* **EXTRACT TO READ**

Predictably, KU’s no-nonsense head coach is taking the Coyotes seriously. Leipold, who said when he was at UB he never wanted to schedule Missouri Valley opponents, noted USD returns 21 starters and all of its specialists.

“Exclude the scores,” Leipold said of the Coyotes, who played all of last season’s games in February and March, when they averaged 17.8 points per game and opponents put up 24 points an outing.

“They’ve got everybody coming back and they get to build upon what they were doing,” Leipold added of the continuity head coach Bob Nielson and USD have going for them entering the fall.

The Coyotes’ defense features All-Missouri Valley players at linebacker in senior Jack Cochrane and sophomore Brock Mogensen. In a shortened spring season, the defense recovered six fumbles, intercepted five passes and recorded seven sacks in four games.

“You see some maturity,” Kotelnicki said of USD’s defense. “You see a group of guys who are probably 21, 22 years old playing football, running around. They strike me as the kind of group that takes pride on executing.”

Offensively, the Coyotes are bringing back a young starting QB, but Leipold said when he was watching video from the spring he couldn’t tell Carson Camp was a freshman.

* **JOB ITEM A**
Rewrite the records, from their first line through the line containing "Mitten im Grünen", as a JSON list of strings with one string per line and blank lines omitted.
* **JOB ITEM B**
Pick up the piece on Leipold's assessment of the USD Coyotes after its last sentence and keep writing it.

* **EXTRACTED INFORMATION**
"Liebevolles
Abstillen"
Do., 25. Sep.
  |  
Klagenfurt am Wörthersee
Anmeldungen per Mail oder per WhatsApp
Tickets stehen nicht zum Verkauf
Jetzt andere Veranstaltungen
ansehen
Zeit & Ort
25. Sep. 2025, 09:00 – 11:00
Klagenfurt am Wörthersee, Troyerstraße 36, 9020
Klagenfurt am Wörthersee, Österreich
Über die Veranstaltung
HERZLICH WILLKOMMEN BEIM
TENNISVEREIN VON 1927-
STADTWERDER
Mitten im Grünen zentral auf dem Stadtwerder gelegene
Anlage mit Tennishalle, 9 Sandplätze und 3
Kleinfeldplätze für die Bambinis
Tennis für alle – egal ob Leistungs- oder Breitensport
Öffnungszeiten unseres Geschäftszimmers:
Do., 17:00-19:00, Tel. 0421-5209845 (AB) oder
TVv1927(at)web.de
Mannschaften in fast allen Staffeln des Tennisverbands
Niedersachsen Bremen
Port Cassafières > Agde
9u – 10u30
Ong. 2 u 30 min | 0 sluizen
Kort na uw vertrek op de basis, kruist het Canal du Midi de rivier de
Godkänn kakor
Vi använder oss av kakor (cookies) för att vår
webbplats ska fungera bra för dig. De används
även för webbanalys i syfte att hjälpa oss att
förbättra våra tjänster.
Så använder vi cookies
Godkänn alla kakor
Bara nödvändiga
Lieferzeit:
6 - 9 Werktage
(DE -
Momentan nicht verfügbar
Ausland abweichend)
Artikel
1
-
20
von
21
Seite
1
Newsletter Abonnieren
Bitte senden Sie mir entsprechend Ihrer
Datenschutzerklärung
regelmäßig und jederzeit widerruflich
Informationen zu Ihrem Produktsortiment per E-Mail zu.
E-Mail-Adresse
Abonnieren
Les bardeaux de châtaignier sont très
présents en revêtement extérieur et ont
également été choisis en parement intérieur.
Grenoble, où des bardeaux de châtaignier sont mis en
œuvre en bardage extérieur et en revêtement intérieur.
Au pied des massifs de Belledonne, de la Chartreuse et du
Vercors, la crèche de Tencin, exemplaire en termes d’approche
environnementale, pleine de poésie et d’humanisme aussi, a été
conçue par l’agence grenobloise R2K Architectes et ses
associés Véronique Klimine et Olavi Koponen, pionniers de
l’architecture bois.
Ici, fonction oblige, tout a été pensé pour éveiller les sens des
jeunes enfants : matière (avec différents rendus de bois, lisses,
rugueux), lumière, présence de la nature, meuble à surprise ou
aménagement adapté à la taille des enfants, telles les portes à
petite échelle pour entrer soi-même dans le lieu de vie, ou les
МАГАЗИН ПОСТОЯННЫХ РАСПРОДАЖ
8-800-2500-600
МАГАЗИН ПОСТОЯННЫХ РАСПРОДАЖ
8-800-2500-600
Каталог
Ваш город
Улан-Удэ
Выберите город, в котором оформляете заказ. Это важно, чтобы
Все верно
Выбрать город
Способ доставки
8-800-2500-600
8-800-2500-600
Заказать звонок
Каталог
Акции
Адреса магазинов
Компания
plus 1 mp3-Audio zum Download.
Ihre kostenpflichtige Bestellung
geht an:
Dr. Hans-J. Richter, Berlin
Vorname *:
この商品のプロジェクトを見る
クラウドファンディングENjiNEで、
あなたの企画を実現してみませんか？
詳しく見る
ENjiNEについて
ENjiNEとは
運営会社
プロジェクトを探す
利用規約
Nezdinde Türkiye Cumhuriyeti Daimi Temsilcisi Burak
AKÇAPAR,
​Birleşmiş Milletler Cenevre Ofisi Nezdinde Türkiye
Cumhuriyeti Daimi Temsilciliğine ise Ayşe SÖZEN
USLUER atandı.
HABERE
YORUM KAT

* **EXPECTED ANSWER A**
[
  "\"Liebevolles",
  "Abstillen\"",
  "Do., 25. Sep.",
  "  |  ",
  "Klagenfurt am Wörthersee",
  "Anmeldungen per Mail oder per WhatsApp",
  "Tickets stehen nicht zum Verkauf",
  "Jetzt andere Veranstaltungen",
  "ansehen",
  "Zeit & Ort",
  "25. Sep. 2025, 09:00 – 11:00",
  "Klagenfurt am Wörthersee, Troyerstraße 36, 9020",
  "Klagenfurt am Wörthersee, Österreich",
  "Über die Veranstaltung",
  "HERZLICH WILLKOMMEN BEIM",
  "TENNISVEREIN VON 1927-",
  "STADTWERDER",
  "Mitten im Grünen zentral auf dem Stadtwerder gelegene"
]

* **EXPECTED ANSWER B**
Camp threw for 241.8 yards per game in the spring. For comparison, Jalon Daniels was the only KU QB in 2020 to surpass 200 passing yards in a game, and he only did it once, going for 207 at Kansas State.

Borland thinks the USD offense is set up to get Camp in a rhythm with easier throws before the Coyotes start taking some shots downfield. The D.C. is expecting with the in-game reps Camp got in the spring — he completed 63.1% of his passes and threw three TDs and four interceptions –USD’s QB will only be better this fall.

The Coyotes’ offense also features a native of the Sunflower State at running back, where Travis Theis is stepping in as the new starter. Theis, one of the top players in the state in 2018 at Pratt, averaged 4.1 yards per carry and scored two TDs as a backup for USD last season.